I really had hoped and thought this event would be postponed until next year, but alas, it would be our garden that induced the deer to venture further into the neighborhood than they ever have before. I’d heard they occasionally cruised by some open yards 3 blocks away, on the lookout for delectable gladiola flower buds, and knew it would only be a matter of time, since their pristine wooded areas ½-mile away are being developed for new residences. We hoped we wouldn’t have them on our street so soon; I already had plans to work some strategy in next year’s plantings. It’s not like we are in an absolutely rural area, but we aren’t really urban either, in the classic sense. Forests and hiking areas surround Corvallis, even if we’re on the flat. Yes, we even have cougar in the hills.
So, they took out half of the chard, and nibbled on the bush bean tips; didn’t touch much of the kale, since it’s quite a bit tougher, nor did they seem to bother anything else……yet. And, they must be so hungry, they got the nerve up to poke their noses just inside the walkway to the main house yard and nibble off the centers of the lettuce heads.
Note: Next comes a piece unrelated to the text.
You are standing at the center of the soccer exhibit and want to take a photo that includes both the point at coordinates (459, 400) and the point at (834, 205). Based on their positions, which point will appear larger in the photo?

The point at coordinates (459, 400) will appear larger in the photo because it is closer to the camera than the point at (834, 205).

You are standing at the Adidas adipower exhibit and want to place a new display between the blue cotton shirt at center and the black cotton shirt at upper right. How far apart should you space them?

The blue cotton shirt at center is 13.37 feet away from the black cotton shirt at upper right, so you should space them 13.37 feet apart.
But, I’ve heard enough of their eating behaviors from my office mate at work to know what has to be addressed immediately. If you actually have mature beans on a plant, the deer help out by eating everything but the beans, but since our plants are still growing and barely flowering, this is not good news.
Since I have a lot of lavender growing in other parts of the garden, we’ve decided to soak rags in a blended lavender bud and mint leaf solution. Upon arriving home from work I found one neighbor had been very busy during the day, setting up 5-ft. bamboo sticks around the perimeter, stringing monofilament line between them, and hanging strips of rags soaked in the solution. I had picked up a couple of bars of true Irish Spring from the “dollar store” and swooshed a bar around a bit in the solution to enhance it further. While she strung more line and rags around the perimeter, I set up lines directly between the rows of chard and beans, stringing rags at plant “nibbling” height. I quickly realized it might be just as effective to rub soap along the sissal twine, covering the row length. Then rub all the perimeter lines, and then….most of the perimeter bamboo sticks! By the time I had done this for an hour, I was coughing from the soap odors (I think), so it ought to deter the deer. (I was tempted to get up early this morning to see if I heard any coughing deer.) Some people put down shavings of soap around their gardens, but this was a faster process for the set-up. Also put a few soaked rags in amongst the blueberry bushes with their ripening fruit. (Another friend has successfully kept deer from nibbling on the succulent shoots of his espaliered apples by hanging strips of greasy rags he has left from maintaining his bicycles and various house projects.)